● **Excerpt**:

++++

It’s time to talk about data politics and economic rights

While there is a lot of talk about security, privacy and personal data protection, the bigger issue, that is rarely addressed, is the economics of data.

01/04/2020
  • Español
  • English
  • Français
  • Deutsch
  • Português
  • Análisis
big_data.jpg
-A +A

When a large percentage of the world population is under quarantine and with increased dependence on digital technologies –for work, exchanging with friends and family, making purchases for home delivery or organizing meetings online–, the issue arises once again of the prevailing model of development of these technologies. For the corporate giants that dominate the area, it is a golden opportunity to continue venturing deeper and deeper into our lives to extract the data that yields them profits.

 

Up to now, the concern that most data extraction occurs without the knowledge or authorization of those who provide it (and today that is just about everyone, bar those communities that are still isolated from technology) has meant that public debate mostly focuses on individual rights, privacy and security, in reaction to the regular reports of cases of abuse. Therefore, the solutions put forward tend to assume that such violations are exceptions and excesses which need to be regulated (some even argue for self-regulation by the companies involved).

++++

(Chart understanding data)

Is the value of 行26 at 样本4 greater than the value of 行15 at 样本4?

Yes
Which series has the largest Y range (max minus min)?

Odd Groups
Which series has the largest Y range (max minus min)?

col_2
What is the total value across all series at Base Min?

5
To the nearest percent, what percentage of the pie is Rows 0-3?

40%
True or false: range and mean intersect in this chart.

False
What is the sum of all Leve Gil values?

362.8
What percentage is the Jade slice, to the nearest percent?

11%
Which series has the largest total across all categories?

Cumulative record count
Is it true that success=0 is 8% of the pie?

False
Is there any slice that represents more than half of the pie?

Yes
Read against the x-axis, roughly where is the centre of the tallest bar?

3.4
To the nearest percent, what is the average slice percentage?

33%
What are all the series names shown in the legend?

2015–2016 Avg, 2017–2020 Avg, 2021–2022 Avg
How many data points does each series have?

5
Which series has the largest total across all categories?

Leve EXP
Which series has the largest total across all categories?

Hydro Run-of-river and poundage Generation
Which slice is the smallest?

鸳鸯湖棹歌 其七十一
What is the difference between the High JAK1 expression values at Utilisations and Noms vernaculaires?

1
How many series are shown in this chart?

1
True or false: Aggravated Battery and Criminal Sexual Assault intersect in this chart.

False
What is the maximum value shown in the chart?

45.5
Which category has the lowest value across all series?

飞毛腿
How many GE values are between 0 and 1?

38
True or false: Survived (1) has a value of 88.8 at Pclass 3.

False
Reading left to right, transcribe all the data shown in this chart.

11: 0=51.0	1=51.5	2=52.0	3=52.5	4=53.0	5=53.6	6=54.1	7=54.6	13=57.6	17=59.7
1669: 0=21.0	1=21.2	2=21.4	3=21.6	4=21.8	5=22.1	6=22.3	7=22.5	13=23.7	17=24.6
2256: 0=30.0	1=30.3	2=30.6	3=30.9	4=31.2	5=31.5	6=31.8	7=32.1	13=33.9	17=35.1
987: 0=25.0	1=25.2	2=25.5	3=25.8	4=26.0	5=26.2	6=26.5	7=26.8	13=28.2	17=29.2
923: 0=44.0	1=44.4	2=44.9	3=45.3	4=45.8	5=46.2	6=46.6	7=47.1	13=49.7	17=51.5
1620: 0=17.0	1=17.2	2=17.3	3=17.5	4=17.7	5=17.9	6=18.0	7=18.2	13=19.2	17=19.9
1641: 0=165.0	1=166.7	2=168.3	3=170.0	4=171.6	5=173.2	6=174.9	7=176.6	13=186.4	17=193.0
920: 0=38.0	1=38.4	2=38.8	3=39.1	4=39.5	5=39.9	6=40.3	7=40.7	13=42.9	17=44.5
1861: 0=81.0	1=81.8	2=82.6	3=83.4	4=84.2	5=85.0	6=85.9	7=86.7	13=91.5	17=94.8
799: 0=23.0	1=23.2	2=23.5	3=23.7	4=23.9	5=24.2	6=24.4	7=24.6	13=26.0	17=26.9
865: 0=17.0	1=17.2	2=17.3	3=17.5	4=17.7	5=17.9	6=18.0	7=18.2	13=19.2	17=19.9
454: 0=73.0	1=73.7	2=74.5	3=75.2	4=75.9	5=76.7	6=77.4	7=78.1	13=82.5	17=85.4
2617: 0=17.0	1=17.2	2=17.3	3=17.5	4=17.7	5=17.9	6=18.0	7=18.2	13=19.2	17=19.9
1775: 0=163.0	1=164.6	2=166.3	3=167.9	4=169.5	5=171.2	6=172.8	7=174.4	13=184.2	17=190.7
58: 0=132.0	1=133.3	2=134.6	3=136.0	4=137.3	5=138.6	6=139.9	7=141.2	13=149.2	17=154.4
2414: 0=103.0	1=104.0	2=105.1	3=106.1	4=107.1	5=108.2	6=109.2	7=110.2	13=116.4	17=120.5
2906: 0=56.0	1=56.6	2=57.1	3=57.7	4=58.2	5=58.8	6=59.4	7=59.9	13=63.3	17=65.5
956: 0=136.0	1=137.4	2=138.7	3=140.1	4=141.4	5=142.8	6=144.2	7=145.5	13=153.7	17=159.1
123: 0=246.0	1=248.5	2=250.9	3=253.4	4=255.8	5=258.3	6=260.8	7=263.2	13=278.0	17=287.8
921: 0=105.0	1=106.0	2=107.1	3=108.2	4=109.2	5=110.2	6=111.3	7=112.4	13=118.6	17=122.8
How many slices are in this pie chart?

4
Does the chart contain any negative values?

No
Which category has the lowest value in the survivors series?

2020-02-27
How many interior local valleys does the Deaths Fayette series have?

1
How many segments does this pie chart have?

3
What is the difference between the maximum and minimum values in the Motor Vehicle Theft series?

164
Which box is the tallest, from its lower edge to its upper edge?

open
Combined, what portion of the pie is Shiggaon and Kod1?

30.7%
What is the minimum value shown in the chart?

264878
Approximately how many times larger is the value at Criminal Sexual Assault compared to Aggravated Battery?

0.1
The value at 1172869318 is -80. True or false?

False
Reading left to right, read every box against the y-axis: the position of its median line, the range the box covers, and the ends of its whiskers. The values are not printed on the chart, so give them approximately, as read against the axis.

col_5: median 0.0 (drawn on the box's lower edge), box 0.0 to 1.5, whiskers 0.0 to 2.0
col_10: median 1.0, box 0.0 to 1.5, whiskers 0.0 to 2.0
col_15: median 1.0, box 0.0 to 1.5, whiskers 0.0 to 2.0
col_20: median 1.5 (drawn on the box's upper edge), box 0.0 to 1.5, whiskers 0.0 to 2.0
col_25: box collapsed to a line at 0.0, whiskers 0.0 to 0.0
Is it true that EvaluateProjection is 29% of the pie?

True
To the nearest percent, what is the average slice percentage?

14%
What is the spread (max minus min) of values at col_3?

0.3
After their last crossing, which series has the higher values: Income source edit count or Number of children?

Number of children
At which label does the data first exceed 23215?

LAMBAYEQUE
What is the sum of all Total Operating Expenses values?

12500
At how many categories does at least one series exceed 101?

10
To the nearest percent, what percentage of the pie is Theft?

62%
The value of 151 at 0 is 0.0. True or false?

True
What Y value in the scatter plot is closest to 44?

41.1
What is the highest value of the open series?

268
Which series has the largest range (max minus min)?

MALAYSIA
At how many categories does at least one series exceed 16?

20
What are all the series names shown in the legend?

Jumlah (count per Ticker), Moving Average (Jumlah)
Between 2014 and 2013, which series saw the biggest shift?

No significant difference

++++

● **Work to complete**:
(a) Summarize the article on data politics in two sentences.
(b) According to the article on data politics, how do the corporate giants that dominate digital technologies view the quarantine?
(c) List every use of digital technologies during quarantine that the article on data politics names.
The listing isn't needed for any of this work.

● **Answers to this exercise**:
(a) With much of the world under quarantine and relying more on digital technologies, the article argues that the dominant corporations see a chance to extract even more personal data for profit. It notes that public debate has focused mostly on individual rights, privacy and security, so proposed solutions treat abuses as exceptions to be regulated, while the larger issue of data economics is rarely addressed.

(b) As a golden opportunity to venture ever deeper into people's lives and extract the data that yields them profits.

(c)
- Work
- Exchanging with friends and family
- Making purchases for home delivery
- Organizing meetings online